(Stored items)

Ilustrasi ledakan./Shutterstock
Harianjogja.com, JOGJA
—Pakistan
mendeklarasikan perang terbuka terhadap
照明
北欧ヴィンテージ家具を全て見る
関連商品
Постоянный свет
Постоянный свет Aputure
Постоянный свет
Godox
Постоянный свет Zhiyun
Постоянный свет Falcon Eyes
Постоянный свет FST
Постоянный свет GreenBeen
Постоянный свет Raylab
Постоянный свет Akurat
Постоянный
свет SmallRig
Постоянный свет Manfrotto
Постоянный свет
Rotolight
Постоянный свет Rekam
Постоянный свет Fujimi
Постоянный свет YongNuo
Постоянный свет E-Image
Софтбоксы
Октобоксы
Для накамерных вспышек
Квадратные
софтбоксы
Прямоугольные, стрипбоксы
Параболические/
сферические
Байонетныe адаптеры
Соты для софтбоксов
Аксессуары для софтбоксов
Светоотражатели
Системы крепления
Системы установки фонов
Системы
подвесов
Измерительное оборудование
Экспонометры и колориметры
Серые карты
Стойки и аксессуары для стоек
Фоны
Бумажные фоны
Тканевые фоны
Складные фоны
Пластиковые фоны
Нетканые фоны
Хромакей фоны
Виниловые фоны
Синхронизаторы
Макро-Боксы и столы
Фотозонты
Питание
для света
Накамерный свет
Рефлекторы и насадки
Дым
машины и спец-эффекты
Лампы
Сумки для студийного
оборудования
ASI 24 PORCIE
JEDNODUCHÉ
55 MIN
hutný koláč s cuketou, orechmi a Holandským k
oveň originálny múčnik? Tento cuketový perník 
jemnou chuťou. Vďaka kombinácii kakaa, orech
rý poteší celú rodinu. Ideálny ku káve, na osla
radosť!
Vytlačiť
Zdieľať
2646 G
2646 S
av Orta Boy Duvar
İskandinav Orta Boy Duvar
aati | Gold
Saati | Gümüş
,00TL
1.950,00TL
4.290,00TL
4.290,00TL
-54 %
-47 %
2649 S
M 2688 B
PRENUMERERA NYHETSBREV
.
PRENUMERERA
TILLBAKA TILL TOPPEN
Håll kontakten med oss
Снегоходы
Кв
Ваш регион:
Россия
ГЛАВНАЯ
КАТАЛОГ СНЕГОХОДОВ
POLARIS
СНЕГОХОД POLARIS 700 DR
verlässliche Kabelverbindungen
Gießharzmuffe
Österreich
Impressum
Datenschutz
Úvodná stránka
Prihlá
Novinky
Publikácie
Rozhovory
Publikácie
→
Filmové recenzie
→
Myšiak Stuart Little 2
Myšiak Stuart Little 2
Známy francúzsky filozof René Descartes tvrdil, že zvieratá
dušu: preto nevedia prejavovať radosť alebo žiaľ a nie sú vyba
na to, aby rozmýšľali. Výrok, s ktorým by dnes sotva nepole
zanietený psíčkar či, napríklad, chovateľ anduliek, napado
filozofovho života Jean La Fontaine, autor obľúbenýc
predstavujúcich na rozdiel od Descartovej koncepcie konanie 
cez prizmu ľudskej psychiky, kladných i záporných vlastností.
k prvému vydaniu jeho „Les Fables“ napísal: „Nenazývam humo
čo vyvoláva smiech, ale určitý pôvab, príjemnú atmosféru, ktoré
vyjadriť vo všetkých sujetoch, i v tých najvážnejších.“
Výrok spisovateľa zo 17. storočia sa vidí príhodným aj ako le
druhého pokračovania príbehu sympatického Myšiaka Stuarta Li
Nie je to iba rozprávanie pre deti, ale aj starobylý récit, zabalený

Exercise prompt:
When you reach the line containing "Постоянный свет FST" in the data above, start copying exactly, and stop after the line containing "Измерительное оборудование".

Reply to the exercise:
Постоянный свет FST
Постоянный свет GreenBeen
Постоянный свет Raylab
Постоянный свет Akurat
Постоянный
свет SmallRig
Постоянный свет Manfrotto
Постоянный свет
Rotolight
Постоянный свет Rekam
Постоянный свет Fujimi
Постоянный свет YongNuo
Постоянный свет E-Image
Софтбоксы
Октобоксы
Для накамерных вспышек
Квадратные
софтбоксы
Прямоугольные, стрипбоксы
Параболические/
сферические
Байонетныe адаптеры
Соты для софтбоксов
Аксессуары для софтбоксов
Светоотражатели
Системы крепления
Системы установки фонов
Системы
подвесов
Измерительное оборудование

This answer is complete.